I'd say "Granddad, there are no dinosaurs now!"
"Are you sure? I'm pretty sure I beat one! But he got away before I could catch 'im." I'd laugh and try to tell him stuff like that didn't exist, but he didn't care. Of course, all of these stories were stories to tease me with (which he would do all the time) and keep me entertained when I was bored.  He still told me stories like that even after I got to old to hear them. The last time I spoke to him on the phone (Thanksgiving week), he said he couldn't hear me, so I said "I'll put my mouth closer to the phone, then!" He replied "Be careful! You might bite it! I lost five teeth that way!"

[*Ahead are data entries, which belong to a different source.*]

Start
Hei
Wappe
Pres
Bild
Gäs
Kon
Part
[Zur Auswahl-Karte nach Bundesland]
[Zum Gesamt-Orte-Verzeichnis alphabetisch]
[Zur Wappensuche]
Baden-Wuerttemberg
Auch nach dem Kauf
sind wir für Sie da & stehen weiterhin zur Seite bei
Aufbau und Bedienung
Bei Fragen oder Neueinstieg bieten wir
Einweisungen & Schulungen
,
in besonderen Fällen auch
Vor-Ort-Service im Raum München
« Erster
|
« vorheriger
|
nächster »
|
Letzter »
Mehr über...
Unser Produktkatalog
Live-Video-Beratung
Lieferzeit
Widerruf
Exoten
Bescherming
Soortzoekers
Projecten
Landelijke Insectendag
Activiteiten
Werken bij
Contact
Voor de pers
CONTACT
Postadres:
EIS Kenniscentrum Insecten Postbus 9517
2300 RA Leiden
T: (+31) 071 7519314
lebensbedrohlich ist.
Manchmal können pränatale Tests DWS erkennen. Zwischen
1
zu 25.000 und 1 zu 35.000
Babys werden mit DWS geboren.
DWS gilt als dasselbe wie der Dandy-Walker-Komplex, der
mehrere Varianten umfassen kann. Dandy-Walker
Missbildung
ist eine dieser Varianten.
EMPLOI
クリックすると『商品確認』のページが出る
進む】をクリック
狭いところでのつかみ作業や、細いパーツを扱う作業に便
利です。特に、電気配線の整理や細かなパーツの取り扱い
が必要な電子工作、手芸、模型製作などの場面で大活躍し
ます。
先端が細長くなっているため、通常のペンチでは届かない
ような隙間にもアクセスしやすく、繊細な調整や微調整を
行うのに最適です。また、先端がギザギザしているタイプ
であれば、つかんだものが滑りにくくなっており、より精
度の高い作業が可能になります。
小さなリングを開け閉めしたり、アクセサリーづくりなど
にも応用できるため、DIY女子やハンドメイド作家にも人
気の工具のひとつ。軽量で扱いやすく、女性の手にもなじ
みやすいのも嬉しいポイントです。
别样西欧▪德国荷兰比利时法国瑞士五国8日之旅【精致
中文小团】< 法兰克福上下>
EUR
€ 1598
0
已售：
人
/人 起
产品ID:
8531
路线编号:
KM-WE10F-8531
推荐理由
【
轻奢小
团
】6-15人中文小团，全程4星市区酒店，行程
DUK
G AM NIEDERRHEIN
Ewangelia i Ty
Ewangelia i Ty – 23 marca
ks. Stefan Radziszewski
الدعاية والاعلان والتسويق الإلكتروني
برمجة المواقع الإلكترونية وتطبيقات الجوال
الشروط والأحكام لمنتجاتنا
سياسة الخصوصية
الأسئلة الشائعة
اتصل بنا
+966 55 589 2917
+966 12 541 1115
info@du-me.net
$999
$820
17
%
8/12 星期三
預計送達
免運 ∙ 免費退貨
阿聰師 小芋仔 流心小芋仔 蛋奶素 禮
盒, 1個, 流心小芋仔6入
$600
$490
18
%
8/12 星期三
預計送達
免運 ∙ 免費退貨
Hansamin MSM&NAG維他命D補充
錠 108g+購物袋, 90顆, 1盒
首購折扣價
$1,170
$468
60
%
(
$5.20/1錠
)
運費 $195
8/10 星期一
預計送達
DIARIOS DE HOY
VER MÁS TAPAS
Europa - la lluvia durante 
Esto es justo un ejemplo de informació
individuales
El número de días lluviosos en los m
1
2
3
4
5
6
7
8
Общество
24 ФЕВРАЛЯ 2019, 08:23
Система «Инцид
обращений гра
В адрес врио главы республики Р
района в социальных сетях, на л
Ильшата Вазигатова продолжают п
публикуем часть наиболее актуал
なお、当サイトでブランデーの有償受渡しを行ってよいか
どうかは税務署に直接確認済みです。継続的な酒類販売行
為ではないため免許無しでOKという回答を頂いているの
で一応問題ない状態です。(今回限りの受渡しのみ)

He was a brilliant pediatric surgeon before retirement, was in the Marines, and was probably the most stubborn and headstrong person I've ever known (aside from my dad...his son). By the end he was having people do everything for him: feed him, clothe him, take him to the toilet...an insult to someone with his personality.

I won't remember that though. I'll remember the stories, the smell of pipe smoke and old cologne, the moose-baiting stories and how he once punched out a T-Rex with his bare hands. I'll remember how he always had something nice to say about my piano playing, even when I didn't do that well.
Moreover, I'll remember he was my granddad: I will never forget him, and I will always love him.


To you Granddad - From your Granddaughter with all the love in the world.